Un travail transformé par la pandémie

Sélectionnées à la suite d’un appel de projets en 2019, les trois artistes en résidence devaient initialement présenter leurs recherches-créations au Centre d’exposition de l’Université de Montréal. Mais la pandémie a bouleversé ces projets. «Ces contraintes ont finalement été un moteur de créativité pour les artistes. Pour Heidi Barkun, ç’a été l’occasion d’explorer un nouveau support avec le Web. Ces imprévus ont aussi permis à Kimberley de Jong de tourner ces vidéos dans le Centre d’exposition, qui était vide à ce moment-là. Caroline Boileau a également filmé certaines scènes de sa vidéo au même endroit», souligne Marianne Cloutier.

Une exposition qui va se poursuivre en présentiel

Les trois artistes en résidence continuent de travailler sur leur projet. Après l’acte 1 viendra un acte 2!

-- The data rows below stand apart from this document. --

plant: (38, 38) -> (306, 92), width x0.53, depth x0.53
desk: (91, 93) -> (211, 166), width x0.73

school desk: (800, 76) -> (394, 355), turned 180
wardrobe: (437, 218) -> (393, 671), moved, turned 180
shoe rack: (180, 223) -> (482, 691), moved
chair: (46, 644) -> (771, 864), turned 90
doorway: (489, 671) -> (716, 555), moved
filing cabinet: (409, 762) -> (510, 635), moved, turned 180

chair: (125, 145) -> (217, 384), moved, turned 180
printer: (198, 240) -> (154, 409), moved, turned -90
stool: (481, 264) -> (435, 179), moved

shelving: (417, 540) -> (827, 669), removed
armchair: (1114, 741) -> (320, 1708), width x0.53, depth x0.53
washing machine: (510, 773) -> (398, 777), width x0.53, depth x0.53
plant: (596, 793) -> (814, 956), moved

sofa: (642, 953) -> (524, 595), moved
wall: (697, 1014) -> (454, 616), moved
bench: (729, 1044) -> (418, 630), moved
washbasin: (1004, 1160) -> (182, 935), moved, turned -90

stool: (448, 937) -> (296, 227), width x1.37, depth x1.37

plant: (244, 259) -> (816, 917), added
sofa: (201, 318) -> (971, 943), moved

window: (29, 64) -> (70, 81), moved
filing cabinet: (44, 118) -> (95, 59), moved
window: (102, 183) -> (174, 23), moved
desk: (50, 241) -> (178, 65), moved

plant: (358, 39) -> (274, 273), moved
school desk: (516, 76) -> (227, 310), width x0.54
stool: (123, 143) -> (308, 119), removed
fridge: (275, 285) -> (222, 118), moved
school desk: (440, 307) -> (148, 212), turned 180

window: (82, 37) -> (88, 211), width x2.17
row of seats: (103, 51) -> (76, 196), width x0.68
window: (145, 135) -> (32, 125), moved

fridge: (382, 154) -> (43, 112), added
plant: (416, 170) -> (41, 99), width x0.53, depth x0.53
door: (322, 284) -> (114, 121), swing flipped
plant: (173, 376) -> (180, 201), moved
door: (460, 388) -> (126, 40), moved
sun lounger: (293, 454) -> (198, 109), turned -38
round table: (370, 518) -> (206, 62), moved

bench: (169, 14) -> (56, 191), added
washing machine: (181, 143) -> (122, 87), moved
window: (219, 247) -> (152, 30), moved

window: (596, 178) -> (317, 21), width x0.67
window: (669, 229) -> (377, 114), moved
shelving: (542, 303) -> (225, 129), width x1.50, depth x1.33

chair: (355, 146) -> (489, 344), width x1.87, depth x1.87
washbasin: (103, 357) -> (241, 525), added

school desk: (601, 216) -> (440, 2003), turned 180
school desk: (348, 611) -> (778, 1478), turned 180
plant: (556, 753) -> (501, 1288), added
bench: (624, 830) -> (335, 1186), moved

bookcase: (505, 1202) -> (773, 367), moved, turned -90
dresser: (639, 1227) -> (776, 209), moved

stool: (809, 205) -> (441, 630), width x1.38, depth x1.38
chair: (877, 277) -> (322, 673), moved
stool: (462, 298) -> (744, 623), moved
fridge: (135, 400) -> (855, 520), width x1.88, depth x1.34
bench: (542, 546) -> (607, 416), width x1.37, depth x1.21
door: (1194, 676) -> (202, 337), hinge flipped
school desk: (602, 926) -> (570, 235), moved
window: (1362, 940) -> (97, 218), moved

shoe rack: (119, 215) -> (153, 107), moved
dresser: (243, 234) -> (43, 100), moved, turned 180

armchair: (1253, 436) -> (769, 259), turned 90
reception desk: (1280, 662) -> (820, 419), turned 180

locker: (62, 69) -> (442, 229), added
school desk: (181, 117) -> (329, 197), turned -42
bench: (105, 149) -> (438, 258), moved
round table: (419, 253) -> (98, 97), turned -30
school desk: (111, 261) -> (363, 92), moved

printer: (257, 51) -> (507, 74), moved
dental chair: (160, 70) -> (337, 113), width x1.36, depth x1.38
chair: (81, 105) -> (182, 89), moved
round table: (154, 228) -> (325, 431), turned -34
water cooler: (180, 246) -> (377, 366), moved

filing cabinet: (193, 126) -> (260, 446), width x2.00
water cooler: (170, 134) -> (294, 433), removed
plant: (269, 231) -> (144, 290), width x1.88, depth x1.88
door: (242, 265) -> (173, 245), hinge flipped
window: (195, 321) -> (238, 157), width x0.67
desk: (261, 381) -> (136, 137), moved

Heidi Barkun est d’ailleurs en recrutement pour la prochaine étape de son projet sur l’abus en PMA. Si vous souhaitez y participer, vous pouvez lui écrire à info(at)heidibarkun.com.

Après le mois de juin, l’exposition va devenir itinérante dans trois bibliothèques de l'Université de Montréal. Des conférences et des tables rondes avec les artistes seront prévues pour joindre un plus large public.